Nicole Girten

(Daily Montanan) The City of Helena argued that a recently enacted ban on drag in public spaces should be enjoined – or halted – before the annual Montana Pride celebration slated to begin next week, telling a federal judge the law is too vague and presents an untenable choice as the city considers whether to grant a permit for the event.

“In making its permitting decision, the City itself is in the position of either choosing to infringe upon Plaintiff’s constitutional rights to freely express themselves (by denying the permit – something the City is not willing to do), or subject City employees to civil and criminal liability under the provisions of HB 359,” the city said in court filing Monday.

In court filings Monday in response to a request for a temporary restraining order against the law, the city said it did not dispute the claims made by plaintiffs challenging the law, which include the LGBTQ organization Montana Pride, “concerning the vague and overbroad nature of HB 359.” The city attorney requested the court enjoin the law, which was signed by Gov. Greg Gianforte in May.

House Bill 359, sponsored by Rep. Braxton Mitchell, R-Columbia Falls, bans Drag Story Hours in libraries and schools, tacks on potential fines for businesses that host drag events and bans drag in public spaces that could be seen by minors.

Montana Pride, which has hosted the statewide Pride event for eight years, joined the lawsuit which questions the constitutionality of HB 359 last week. Event organizer Kevin Hamm claimed the city told him it would be denying the permits as long as the drag ban law was in effect.

The event is slated to run from July 30- Aug. 6 and will celebrate the 30th anniversary of the first Pride held in Montana.

The lawsuit, filed earlier this month by plaintiffs from around the state, names Butte-Silver Bow County Administrator J.P. Gallagher as a defendant. He canceled a lecture at a public library on the history of Two Spirit people in Native American tradition by transgender woman Adria Jawort due to concerns it might break the new law, although Jawort was scheduled to be there as herself and not as a drag performer. Jawort later held the event at a different location.
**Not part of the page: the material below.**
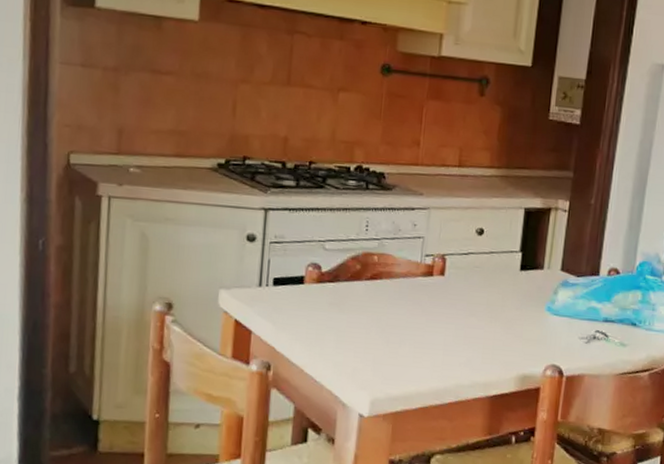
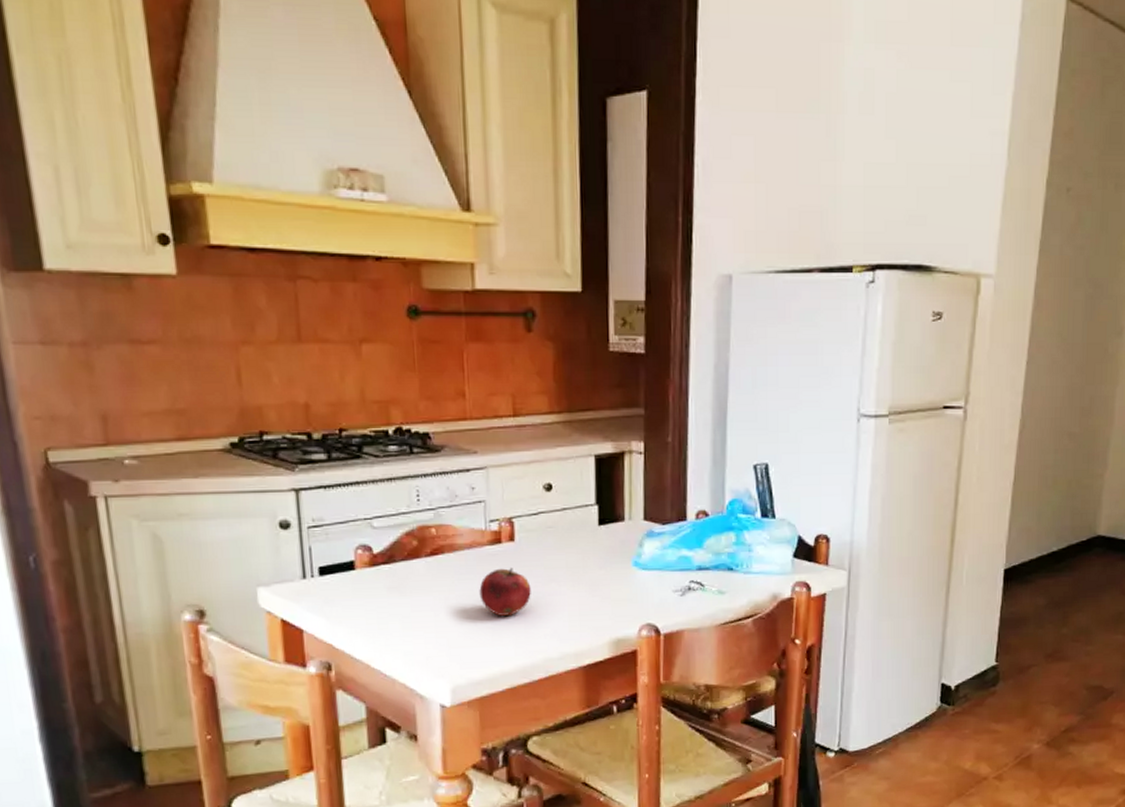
fruit: none [407,298,453,342] -> present [479,568,531,616]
Consequences for breaking the new law include a potential $5,000 fine and suspension proceedings for library or school staff. Other defendants named in the suit include Superintendent of Public Instruction Elsie Arntzen and Attorney General Austin Knudsen.

A spokesperson for the City of Helena said last week staff was still in the process of reviewing the permit application, but in the filing Monday, the city said it plans to issue the permit, though it acknowledges there are potential consequences if the law is still in place.

“While the City of Helena plans to issue one permit to Plaintiff Montana Pride for all planned events beginning July 30 and running through August 5, the permit places the burden upon the Pride performers to either comply with the vague, overbroad, and confusing law, or face civil and criminal liability for exercising their fundamental rights,” the filing read.

The filing, submitted by Helena City Attorney Rebecca Dockter in advance of the hearing to take place on Wednesday, said the law puts the city and Plaintiffs in “similarly untenable positions” and therefore the city does not dispute the necessity of a temporary restraining order and preliminary injunction.

The city requested the court order HB 359 be enjoined prior to the event start date on July 30.

A hearing is scheduled for Wednesday afternoon for the judge in the case to hear arguments about why a temporary restraining order should be granted.